The justice system is unprepared to deal with aggressive behaviour by sufferers, writes Paul Bibby.
Clara Tang sat, pale and drawn, in the forensic hospital at Long Bay jail. She had no idea where she was.
A few days before, the 90-year-old had beaten her husband, Ching Tang, 98, to death in their Surry Hills apartment with a desk lamp, flowerpot and a walking stick.
After a night in Mulawa women’s prison, Ms Tang was taken to Long Bay and examined by Justice Health’s old-age psychiatrist, Sharon Reutens.
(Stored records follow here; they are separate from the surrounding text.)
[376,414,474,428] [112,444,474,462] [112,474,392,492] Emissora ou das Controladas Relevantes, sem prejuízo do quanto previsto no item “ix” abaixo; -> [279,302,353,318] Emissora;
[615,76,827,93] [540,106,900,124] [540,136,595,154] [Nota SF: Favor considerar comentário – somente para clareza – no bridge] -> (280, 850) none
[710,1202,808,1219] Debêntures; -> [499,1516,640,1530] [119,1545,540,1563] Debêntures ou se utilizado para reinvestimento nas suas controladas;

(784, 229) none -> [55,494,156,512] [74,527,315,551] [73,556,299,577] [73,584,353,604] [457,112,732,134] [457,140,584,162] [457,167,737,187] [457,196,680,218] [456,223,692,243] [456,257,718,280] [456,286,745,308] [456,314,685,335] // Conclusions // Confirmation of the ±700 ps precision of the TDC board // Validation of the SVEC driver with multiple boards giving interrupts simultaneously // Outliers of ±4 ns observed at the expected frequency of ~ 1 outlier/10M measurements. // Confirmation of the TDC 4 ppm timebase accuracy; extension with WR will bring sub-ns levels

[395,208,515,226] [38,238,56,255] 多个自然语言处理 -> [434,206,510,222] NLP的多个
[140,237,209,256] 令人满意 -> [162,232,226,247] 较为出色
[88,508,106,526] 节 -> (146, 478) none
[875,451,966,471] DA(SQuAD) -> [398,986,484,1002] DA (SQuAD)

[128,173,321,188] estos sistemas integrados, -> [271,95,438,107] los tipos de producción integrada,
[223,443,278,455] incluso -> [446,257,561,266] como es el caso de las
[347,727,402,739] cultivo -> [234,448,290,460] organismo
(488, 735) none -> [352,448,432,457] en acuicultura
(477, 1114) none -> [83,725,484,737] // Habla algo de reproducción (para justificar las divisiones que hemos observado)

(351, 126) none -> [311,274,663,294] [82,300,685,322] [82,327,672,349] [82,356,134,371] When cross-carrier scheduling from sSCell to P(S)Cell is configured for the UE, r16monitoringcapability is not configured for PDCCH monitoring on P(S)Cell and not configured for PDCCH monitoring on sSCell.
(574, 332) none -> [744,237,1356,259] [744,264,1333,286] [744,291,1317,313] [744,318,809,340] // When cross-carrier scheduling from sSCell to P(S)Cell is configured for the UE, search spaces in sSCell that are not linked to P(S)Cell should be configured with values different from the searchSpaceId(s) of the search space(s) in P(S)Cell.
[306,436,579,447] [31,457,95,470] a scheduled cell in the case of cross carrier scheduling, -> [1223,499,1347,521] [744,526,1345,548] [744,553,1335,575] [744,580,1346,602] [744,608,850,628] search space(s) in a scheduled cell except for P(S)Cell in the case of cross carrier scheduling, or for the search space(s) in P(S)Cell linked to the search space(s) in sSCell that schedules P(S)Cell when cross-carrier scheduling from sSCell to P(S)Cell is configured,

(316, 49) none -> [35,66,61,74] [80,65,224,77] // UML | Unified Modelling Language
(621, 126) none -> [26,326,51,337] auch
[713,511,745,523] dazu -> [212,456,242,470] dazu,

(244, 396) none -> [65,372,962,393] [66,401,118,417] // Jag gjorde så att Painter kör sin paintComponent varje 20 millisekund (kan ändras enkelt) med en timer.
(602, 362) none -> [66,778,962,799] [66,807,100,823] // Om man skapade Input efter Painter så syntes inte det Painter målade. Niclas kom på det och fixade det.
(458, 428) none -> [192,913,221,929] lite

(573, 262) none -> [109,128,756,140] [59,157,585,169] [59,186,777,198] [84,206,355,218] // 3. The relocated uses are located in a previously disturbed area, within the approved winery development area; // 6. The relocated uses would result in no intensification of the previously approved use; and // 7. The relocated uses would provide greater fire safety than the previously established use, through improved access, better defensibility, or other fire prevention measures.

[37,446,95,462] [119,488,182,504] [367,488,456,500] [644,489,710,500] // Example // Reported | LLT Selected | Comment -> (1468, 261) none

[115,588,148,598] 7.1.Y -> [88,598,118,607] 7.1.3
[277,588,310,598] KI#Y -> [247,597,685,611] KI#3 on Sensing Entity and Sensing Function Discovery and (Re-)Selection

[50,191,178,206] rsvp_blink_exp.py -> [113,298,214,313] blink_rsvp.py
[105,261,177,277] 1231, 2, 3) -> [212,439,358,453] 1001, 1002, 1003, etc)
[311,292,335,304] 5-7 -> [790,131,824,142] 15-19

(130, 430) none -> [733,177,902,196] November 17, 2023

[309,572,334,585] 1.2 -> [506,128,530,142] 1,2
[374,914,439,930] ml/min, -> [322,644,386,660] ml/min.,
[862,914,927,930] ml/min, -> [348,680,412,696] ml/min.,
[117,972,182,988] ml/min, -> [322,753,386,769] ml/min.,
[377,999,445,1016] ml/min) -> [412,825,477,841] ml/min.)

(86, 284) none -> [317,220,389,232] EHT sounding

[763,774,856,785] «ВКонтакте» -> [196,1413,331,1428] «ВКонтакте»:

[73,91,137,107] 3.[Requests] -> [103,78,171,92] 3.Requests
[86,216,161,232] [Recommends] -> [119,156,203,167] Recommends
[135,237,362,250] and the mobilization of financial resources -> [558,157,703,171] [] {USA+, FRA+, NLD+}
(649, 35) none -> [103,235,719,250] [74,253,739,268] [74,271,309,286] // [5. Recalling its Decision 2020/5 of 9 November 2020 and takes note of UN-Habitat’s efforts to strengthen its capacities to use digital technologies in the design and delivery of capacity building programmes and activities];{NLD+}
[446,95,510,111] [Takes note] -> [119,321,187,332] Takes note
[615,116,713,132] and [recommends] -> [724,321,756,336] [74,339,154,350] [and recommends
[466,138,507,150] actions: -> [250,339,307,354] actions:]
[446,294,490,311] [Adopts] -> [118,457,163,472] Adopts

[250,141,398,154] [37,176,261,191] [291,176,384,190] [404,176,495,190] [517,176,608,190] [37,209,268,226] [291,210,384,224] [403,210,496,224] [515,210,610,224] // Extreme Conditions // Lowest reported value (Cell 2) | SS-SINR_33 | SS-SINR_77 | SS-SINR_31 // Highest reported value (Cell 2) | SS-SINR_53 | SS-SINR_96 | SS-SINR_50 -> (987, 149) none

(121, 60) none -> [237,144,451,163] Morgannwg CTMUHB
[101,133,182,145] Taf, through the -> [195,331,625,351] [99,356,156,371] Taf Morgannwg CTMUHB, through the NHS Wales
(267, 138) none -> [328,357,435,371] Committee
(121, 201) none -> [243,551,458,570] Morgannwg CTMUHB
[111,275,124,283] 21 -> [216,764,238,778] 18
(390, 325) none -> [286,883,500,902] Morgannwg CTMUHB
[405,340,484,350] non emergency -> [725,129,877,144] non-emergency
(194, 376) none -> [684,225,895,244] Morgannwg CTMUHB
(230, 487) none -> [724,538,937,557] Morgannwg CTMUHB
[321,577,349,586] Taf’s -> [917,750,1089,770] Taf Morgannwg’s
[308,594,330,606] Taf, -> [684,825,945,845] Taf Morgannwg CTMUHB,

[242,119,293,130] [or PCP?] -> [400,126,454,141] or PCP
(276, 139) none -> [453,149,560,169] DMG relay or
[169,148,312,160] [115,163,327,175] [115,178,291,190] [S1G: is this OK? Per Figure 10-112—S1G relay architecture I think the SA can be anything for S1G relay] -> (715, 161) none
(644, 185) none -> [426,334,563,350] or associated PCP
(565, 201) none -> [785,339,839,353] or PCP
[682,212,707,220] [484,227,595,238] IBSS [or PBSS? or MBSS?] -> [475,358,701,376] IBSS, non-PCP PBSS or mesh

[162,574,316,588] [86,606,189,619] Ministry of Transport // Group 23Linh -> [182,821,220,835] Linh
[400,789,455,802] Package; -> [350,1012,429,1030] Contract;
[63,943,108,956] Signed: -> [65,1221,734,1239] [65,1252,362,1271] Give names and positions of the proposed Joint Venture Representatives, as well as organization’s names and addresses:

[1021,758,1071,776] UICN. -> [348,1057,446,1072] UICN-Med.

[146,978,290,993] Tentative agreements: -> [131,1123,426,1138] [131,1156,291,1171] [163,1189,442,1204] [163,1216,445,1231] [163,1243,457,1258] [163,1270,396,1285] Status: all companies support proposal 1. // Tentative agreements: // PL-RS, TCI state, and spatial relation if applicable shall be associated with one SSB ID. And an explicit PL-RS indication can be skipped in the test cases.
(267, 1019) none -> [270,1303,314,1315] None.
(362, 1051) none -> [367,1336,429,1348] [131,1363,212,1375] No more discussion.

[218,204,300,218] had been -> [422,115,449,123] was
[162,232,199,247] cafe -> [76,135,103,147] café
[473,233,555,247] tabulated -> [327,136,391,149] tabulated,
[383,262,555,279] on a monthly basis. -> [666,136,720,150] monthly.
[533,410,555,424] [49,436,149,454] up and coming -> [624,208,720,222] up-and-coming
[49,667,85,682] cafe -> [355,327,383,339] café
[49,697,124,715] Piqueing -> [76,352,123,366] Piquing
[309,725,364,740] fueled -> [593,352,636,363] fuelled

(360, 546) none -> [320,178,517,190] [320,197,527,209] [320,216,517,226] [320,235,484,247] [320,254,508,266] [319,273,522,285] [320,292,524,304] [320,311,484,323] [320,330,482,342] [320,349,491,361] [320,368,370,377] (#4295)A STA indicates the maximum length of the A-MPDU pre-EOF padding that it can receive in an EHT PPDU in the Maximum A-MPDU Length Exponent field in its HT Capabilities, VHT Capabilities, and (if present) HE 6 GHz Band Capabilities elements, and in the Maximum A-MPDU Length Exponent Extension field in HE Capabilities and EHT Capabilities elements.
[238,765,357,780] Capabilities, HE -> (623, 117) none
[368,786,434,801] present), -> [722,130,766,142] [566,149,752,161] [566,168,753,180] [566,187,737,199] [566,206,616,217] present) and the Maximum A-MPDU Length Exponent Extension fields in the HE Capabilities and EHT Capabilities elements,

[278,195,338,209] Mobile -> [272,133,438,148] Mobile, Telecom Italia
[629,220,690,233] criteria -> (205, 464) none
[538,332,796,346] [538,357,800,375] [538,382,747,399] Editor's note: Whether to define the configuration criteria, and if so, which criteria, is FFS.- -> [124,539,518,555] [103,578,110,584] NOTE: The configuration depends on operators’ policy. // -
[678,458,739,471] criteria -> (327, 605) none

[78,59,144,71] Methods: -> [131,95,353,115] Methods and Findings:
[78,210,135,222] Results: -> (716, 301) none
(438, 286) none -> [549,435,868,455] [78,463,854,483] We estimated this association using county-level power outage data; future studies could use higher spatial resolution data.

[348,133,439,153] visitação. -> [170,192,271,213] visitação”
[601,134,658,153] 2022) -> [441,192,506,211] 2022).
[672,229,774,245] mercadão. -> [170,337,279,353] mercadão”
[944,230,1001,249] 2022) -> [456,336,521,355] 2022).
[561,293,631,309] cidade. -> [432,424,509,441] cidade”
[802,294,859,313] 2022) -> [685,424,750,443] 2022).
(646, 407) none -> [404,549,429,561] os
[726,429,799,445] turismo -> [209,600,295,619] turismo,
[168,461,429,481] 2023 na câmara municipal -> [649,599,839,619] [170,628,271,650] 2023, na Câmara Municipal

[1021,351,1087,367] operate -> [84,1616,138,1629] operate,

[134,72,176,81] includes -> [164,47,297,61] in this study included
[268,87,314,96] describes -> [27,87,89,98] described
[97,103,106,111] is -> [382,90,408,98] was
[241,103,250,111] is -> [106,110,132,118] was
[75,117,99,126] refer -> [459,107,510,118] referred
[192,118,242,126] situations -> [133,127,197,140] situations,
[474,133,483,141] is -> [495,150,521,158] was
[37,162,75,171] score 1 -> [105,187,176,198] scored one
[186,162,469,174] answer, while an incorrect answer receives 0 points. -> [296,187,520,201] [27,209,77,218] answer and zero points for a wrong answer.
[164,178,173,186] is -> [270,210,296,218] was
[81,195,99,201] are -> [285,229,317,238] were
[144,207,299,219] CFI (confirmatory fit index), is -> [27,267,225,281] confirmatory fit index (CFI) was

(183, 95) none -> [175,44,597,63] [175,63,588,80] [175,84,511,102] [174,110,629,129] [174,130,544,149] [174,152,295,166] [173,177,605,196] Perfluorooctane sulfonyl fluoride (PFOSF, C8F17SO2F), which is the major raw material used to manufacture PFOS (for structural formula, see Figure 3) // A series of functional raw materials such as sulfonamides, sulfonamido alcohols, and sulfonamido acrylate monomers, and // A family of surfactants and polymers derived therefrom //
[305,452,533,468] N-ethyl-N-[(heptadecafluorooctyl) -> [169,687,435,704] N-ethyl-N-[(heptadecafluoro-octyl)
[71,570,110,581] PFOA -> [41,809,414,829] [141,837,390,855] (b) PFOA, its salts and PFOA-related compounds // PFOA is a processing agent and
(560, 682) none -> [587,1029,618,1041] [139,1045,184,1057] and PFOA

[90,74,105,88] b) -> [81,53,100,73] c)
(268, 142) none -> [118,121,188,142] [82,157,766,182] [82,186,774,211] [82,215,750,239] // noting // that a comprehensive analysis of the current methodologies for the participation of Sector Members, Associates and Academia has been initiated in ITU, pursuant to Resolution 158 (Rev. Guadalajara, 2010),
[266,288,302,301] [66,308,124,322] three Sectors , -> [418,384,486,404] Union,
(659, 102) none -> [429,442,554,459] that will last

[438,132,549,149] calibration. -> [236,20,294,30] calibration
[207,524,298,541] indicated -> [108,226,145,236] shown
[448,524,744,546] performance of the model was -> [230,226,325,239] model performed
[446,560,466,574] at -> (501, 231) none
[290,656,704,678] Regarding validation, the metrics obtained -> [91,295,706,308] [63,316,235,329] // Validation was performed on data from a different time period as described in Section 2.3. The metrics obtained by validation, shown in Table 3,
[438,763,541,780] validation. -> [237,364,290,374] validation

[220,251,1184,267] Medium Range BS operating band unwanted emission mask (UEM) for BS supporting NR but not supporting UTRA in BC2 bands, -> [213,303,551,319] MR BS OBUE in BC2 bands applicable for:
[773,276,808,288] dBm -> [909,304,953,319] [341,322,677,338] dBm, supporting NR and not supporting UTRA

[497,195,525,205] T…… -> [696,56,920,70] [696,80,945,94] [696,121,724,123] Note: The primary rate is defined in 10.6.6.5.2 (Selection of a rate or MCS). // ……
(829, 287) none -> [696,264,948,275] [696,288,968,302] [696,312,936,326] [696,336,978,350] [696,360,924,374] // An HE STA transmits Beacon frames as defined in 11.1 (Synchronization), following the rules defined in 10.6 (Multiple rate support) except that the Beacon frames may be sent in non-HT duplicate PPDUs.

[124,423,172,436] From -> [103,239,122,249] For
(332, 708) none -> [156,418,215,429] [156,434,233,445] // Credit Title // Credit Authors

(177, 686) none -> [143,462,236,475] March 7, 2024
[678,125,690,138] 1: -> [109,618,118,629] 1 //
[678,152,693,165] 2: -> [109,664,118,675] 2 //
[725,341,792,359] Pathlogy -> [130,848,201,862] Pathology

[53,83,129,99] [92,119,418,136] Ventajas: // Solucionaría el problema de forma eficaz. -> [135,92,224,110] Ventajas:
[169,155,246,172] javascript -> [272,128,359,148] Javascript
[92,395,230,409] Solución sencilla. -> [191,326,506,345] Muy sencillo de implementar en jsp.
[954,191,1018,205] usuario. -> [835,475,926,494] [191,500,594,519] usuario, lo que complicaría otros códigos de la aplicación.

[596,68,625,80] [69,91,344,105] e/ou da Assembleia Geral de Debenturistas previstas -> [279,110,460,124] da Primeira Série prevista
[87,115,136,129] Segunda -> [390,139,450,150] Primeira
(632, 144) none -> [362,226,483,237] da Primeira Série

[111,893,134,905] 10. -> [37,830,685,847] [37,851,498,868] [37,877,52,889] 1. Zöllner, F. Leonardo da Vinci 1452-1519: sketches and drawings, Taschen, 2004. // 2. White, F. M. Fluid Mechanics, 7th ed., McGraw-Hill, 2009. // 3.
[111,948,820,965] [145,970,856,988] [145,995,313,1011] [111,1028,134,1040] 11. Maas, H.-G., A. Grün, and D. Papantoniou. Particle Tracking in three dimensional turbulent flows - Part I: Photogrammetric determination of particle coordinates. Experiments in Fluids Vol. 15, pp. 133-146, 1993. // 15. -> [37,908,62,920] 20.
It quickly became clear that she was suffering from advanced vascular dementia.
”I asked her if she knew where she was and gave her options, like, ‘are you in a shopping centre?”’ Dr Reutens said. ”She said she didn’t know.”
Having been moved from Long Bay to the geriatric ward at St Vincent’s Hospital, Clara Tang passed away at Lulworth House at Elizabeth Bay on August 8, 2011. It was 17 months after killing her husband and one day before a court hearing to determine whether she was fit to stand trial for murder.
This week’s finding by the NSW coroner that Ms Tang killed her husband during a psychotic episode brought on by advanced vascular dementia clears her of responsibility for the crime.
But it also highlights the little-discussed, growing problem of dementia-related violence and the unpreparedness of the Australian justice system to deal with it.
While some attention has focused on the issue of violence against people with dementia, there has been less interest in violent and aggressive behaviour by sufferers themselves.
One of the few large-scale studies, conducted by researchers in northern Utah, found that, over the course of a month, 30 per cent of dementia sufferers in a sample group exhibited violent or agitated behaviour.
Another study, published in the International Journal of Geriatric Psychiatry in 1999, found that 96 per cent of patients with dementia demonstrated aggressive behaviour at some point over the course of their illness.
”Homicides by dementia sufferers are very rare, but less serious violence such as assaults are more common,” Dr Reutens said. ”Often the victims are elderly themselves. You or I could have kicked the flowerpot out of Clara’s hands, but Mr Tang was obviously unable to do that.”
Carers of dementia sufferers are also often on the receiving end of violent action.
Like so much about dementia, the scientific cause of violent behaviour by those with the condition is not fully understood.
Research suggests the condition affects the frontal lobes of the brain, which play a central role in controlling our behaviour. When these are incapacitated a person may act on urges, violent, sexual or otherwise, without inhibition.
While Ms Tang never made it to court, her case and others reveal a number of limitations in the judicial system’s ability to deal with the growing number of offenders affected by dementia as Australia’s population ages.
”The main issue is, ‘where do you house them?”’ Dr Reutens said. ”There are no long-stay nursing homes in the Australian prison system. In the US they have had to open up nursing homes for prisoners and I think we may need to consider going down the same path.”
The other, more difficult issue, is how to sentence those affected by dementia.
In October last year 55-year-old dementia sufferer Michael William Goodridge was sentenced to 18 years for the brutal 2009 murder of his carer, Carmel George. While Goodridge murdered Ms George before his dementia had taken hold and was aware of what he was doing, at the time of sentencing he had no memory of the crime and little sense of his punishment.
Doctors predicted that the condition would claim Goodridge’s life within six years.
Like Ms Tang in the days after she killed her husband, Goodridge now finds himself in the forensic hospital at Long Bay jail.